Será talvez esta metodologia de trabalho que Isabel Garcia segue, seja nos trabalhos tridimensionais, seja na pintura, como é o caso desta actual série de pinturas nas quais, através de paisagens angustiantes ou do movimento das nuvens, nos leva a reflectir sobre a transformação e a desorientação que guiam o mundo contemporâneo.
Cada pintura devolve-nos fragmentos imaginários desse futuro em aberto. Se em “Save Our Ship, citando Anish Kapoor” evoca a exposição “Turning the world up side down” (2011) deste artista e as suas esculturas com superfícies reflectoras, ao contrário de Kapoor, Isabel Garcia não pretende “virar o mundo de pernas para o ar”, nem suscitar a contemplação.
O seu objectivo é mais urgente e pragmático. Na série de pinturas de paisagens agora apresentadas – como em “Save Our Ship # 1”, “Save Our Ship Tempestade” ou “Save Our Ship Luar” – sentimos a força dos elementos ambientais. Apesar da sua dramaticidade o nosso olhar encontra, estranhamente, na profundidade da paisagem uma sensação de espaço-tempo. Temperatura, pluviosidade, luminosidade, profundidade e pressão atmosférica parecem todas elas absorver estes céus em movimento que se expandem, tal como as montanhas que desaparecem no horizonte. São céus mais ou menos ameaçadores; montanhas escarpadas também assustadoras; e plantas, fetos que crescem e desabrocham.
Estas paisagens são construídas como perspectivas em altitude, cujos horizontes parecem prolongar-se para lá dos limites da tela. Depois, são paisagens que se encadeiam umas nas outras, formando sequências de imagens que transmitem diferentes sensações e estados perceptivos. Pintura expandida e sensorial na qual irrompe uma teatralidade cinematográfica. Os elementos dos pequenos abrigos são agenciadores ou operadores de significado, tal como os elementos dos pães em “Save Our Ship, # 2”, “# 3”, “#4”, “# 6”, ou “# 7”. Neles, podem esconder-se perigos que espreitam, tais como minas e armas brancas como soqueiras. Mas quando vem a aurora e tudo parece renascer, a esperança brilha no horizonte e o coelho da abundância salta do seu esconderijo. Identicamente, os pães, como sementes que se abrigam ou suspendem no ar, remetem para a ideia de multiplicação, espalhando-se na atmosfera.
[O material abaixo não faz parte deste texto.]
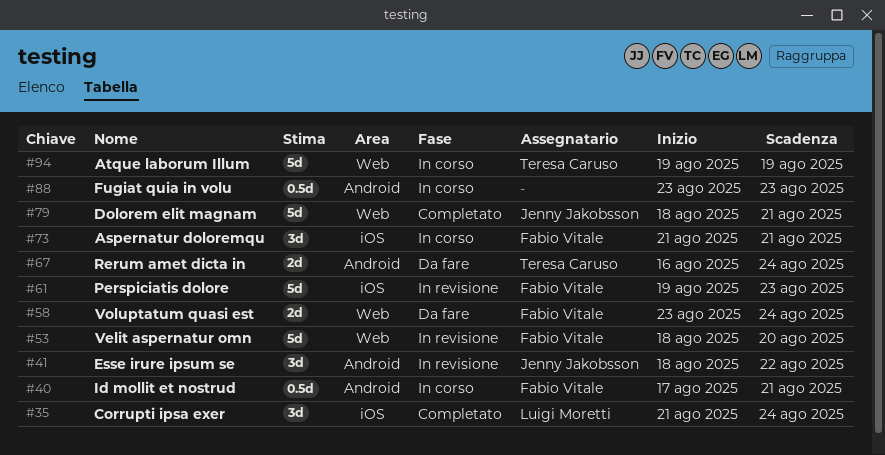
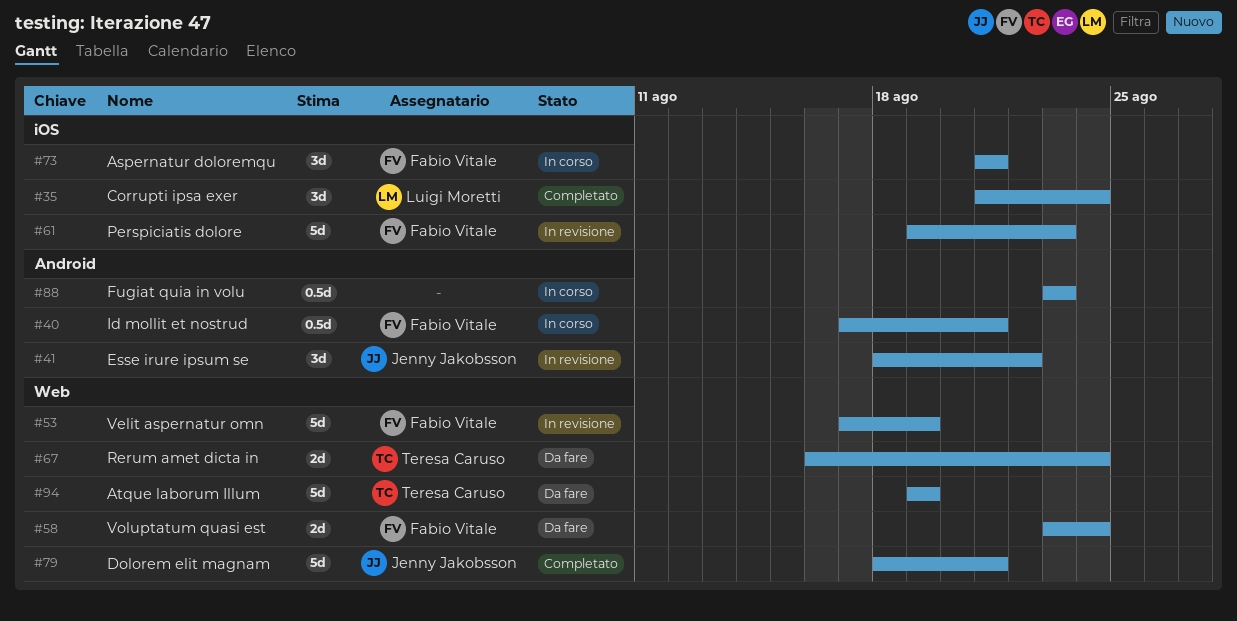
#53, start: Aug 18 -> Aug 17
#53, due: Aug 20 -> Aug 19
#67, label: Android -> Web
#94, status: In corso -> Da fare

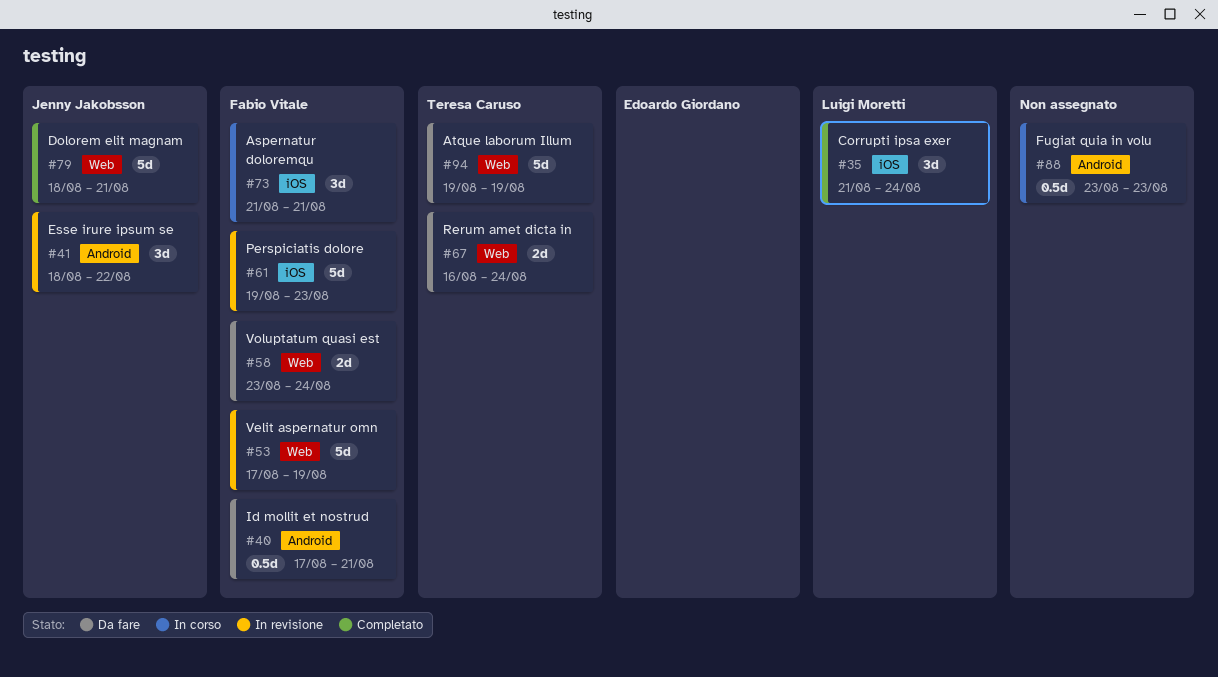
#40, status: In corso -> Da fare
Como construir então uma ecologia política como advogam os pensadores ecologistas? Teremos de construir novos modelos institucionais, mudanças éticas e novas formas de coexistir? Seremos capazes de novas formas de cidadania? São estas questões que ao conversarmos com Isabel Garcia nos interpelaram ao observar a proposta pictórica de “Save Our Ship”;ideias que podem actuar e transformar consciências, desencadear conversas e acções mais ou menos visíveis em nós ao olharmos estas obras.
E creio não ser despiciendo afirmar que a estratégia formal de revisitação da pintura clássica deu a Isabel Garcia a possibilidade de a transmutar, enquanto construiu um forte dispositivo comunicacional mais directo para transmitir as questões que a preocupam. “Poppy Day”* será talvez o fecho da exposição, enquanto símbolo plurisemântico das memórias das guerras do século XX. Num momento em que assistimos a mutações climáticas que afectam a natureza e os seres humanos e não humanos, todos têm de ser vistos como uma única colectividade ameaçada de extinção. Pois aqui está a arte a interrogar o futuro do planeta!